WHAT YOU NEED TO DO ▸ Every record that appears below should be transcribed exactly.

TASK INPUTS ▸

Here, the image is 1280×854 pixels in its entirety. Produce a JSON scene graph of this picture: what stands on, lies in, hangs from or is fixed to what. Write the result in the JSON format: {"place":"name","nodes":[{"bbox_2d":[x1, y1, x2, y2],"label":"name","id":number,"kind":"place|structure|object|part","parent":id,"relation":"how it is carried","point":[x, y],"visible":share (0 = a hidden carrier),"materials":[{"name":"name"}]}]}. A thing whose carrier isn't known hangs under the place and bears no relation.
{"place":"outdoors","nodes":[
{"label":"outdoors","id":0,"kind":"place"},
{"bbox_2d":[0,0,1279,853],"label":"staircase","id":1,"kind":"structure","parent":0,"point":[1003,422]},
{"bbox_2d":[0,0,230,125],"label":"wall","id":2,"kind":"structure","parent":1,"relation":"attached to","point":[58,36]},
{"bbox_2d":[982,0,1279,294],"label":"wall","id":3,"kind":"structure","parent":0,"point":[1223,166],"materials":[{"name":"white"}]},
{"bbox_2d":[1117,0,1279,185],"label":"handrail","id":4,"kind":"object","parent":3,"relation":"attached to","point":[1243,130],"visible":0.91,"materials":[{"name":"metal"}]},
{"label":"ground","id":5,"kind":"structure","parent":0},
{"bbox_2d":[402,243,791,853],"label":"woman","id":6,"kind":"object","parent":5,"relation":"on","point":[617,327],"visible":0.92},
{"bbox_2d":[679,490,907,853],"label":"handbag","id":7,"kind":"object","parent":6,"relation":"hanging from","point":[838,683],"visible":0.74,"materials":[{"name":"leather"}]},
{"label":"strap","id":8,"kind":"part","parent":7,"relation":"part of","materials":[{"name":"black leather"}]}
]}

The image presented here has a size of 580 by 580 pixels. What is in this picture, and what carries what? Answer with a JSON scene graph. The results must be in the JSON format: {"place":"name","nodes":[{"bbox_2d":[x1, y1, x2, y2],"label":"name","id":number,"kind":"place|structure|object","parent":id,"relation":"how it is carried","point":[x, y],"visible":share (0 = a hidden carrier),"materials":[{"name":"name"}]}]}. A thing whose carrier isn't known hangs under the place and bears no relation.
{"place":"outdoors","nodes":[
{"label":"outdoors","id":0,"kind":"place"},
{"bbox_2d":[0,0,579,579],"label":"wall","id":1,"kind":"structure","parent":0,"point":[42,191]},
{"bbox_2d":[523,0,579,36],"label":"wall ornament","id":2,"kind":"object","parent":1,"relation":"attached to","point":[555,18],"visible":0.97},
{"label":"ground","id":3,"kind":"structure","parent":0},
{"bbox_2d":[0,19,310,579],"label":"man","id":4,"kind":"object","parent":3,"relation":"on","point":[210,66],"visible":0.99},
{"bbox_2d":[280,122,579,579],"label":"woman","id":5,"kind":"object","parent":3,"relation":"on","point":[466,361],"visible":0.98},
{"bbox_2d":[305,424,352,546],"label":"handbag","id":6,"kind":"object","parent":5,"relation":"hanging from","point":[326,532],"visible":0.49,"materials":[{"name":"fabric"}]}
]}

REPLY ▸
Here, the image is 1280×854 pixels in its entirety. Produce a JSON scene graph of this picture: what stands on, lies in, hangs from or is fixed to what. Write the result in the JSON format: {"place":"name","nodes":[{"bbox_2d":[x1, y1, x2, y2],"label":"name","id":number,"kind":"place|structure|object|part","parent":id,"relation":"how it is carried","point":[x, y],"visible":share (0 = a hidden carrier),"materials":[{"name":"name"}]}]}. A thing whose carrier isn't known hangs under the place and bears no relation.
{"place":"outdoors","nodes":[
{"label":"outdoors","id":0,"kind":"place"},
{"bbox_2d":[0,0,1279,853],"label":"staircase","id":1,"kind":"structure","parent":0,"point":[1003,422]},
{"bbox_2d":[0,0,230,125],"label":"wall","id":2,"kind":"structure","parent":1,"relation":"attached to","point":[58,36]},
{"bbox_2d":[982,0,1279,294],"label":"wall","id":3,"kind":"structure","parent":0,"point":[1223,166],"materials":[{"name":"white"}]},
{"bbox_2d":[1117,0,1279,185],"label":"handrail","id":4,"kind":"object","parent":3,"relation":"attached to","point":[1243,130],"visible":0.91,"materials":[{"name":"metal"}]},
{"label":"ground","id":5,"kind":"structure","parent":0},
{"bbox_2d":[402,243,791,853],"label":"woman","id":6,"kind":"object","parent":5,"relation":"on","point":[617,327],"visible":0.92},
{"bbox_2d":[679,490,907,853],"label":"handbag","id":7,"kind":"object","parent":6,"relation":"hanging from","point":[838,683],"visible":0.74,"materials":[{"name":"leather"}]},
{"label":"strap","id":8,"kind":"part","parent":7,"relation":"part of","materials":[{"name":"black leather"}]}
]}

The image presented here has a size of 580 by 580 pixels. What is in this picture, and what carries what? Answer with a JSON scene graph. The results must be in the JSON format: {"place":"name","nodes":[{"bbox_2d":[x1, y1, x2, y2],"label":"name","id":number,"kind":"place|structure|object","parent":id,"relation":"how it is carried","point":[x, y],"visible":share (0 = a hidden carrier),"materials":[{"name":"name"}]}]}. A thing whose carrier isn't known hangs under the place and bears no relation.
{"place":"outdoors","nodes":[
{"label":"outdoors","id":0,"kind":"place"},
{"bbox_2d":[0,0,579,579],"label":"wall","id":1,"kind":"structure","parent":0,"point":[42,191]},
{"bbox_2d":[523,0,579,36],"label":"wall ornament","id":2,"kind":"object","parent":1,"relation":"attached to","point":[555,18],"visible":0.97},
{"label":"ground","id":3,"kind":"structure","parent":0},
{"bbox_2d":[0,19,310,579],"label":"man","id":4,"kind":"object","parent":3,"relation":"on","point":[210,66],"visible":0.99},
{"bbox_2d":[280,122,579,579],"label":"woman","id":5,"kind":"object","parent":3,"relation":"on","point":[466,361],"visible":0.98},
{"bbox_2d":[305,424,352,546],"label":"handbag","id":6,"kind":"object","parent":5,"relation":"hanging from","point":[326,532],"visible":0.49,"materials":[{"name":"fabric"}]}
]}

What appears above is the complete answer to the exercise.